Okay spoilers…. Kira is actually in her late sixties, and has undergone a revolutionary treatment to de-age herself so she looks twenty again. Ostensibly a film about image and our beauty-obsessed with society, REPLACE paints the most vapid and empty portrait of our lead character, reducing her to a mere killing machine only 20 minutes into the film. We never really understand why her youth is so important to her, or if we do, it’s truly the most simplistic of reasoning ‘old = yech essentially.’ Then, about halfway through the film, the character realizes that her daughter must still be alive and older, and she has to see her. So she barrels out to find her…. (pretty simply I would say) … and then sees her for one second and runs away. And that’s the end of the plot point. It has nothing to do with how the rest of the film plays out. Its as if the writer thought – oh, yeah, she’s a woman, you know what women care about? Their looks. Oh, and also children. SO let’s get that in there.

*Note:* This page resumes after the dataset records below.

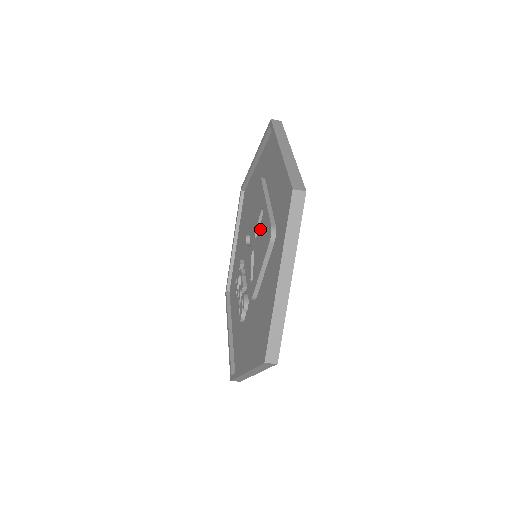
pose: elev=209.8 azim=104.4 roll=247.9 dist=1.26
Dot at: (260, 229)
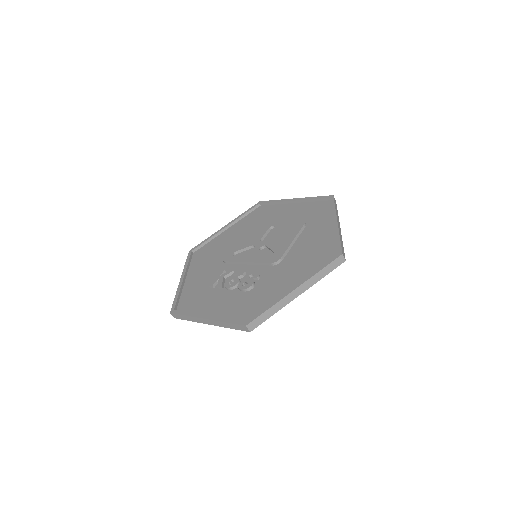
Dot at: (275, 232)
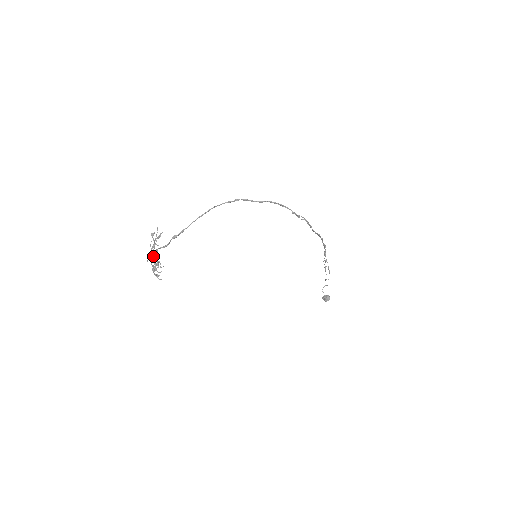
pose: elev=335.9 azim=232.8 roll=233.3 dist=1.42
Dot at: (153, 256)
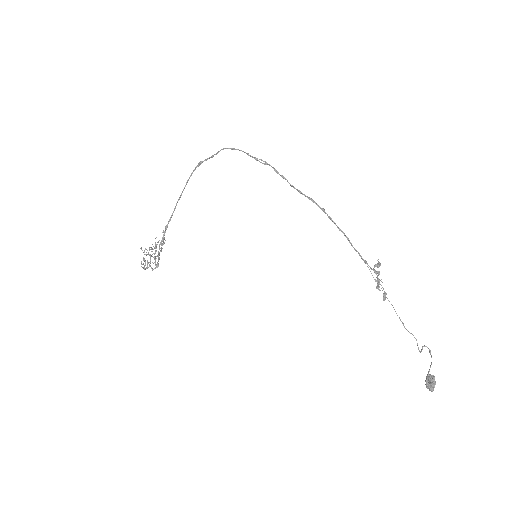
Dot at: occluded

I can’t help but think REPLACE would have been a much stronger film if it had been written and/or directed by a woman. Instead, co-writers Norbert Keil and Richard Stanley offer a film much like the lead character, pretty on the outside but basically an empty shell. Barbara Crampton turns in a campy performance as the evil doctor behind it all, a character that might as well have been a cartoon. The best turn actually comes from Lucie Aron as Kira’s neighbor-turned-lover, who does a fine job leaping through the massive sweeps of character the poorly constructed plot force her to manage.
I have a feeling this film will play at a number of genre festivals over the next six months, this sort of body horror plot matched with stills of sexy women always manages to draw a crowd, unfortunately there isn’t much to hold them there once they are seated.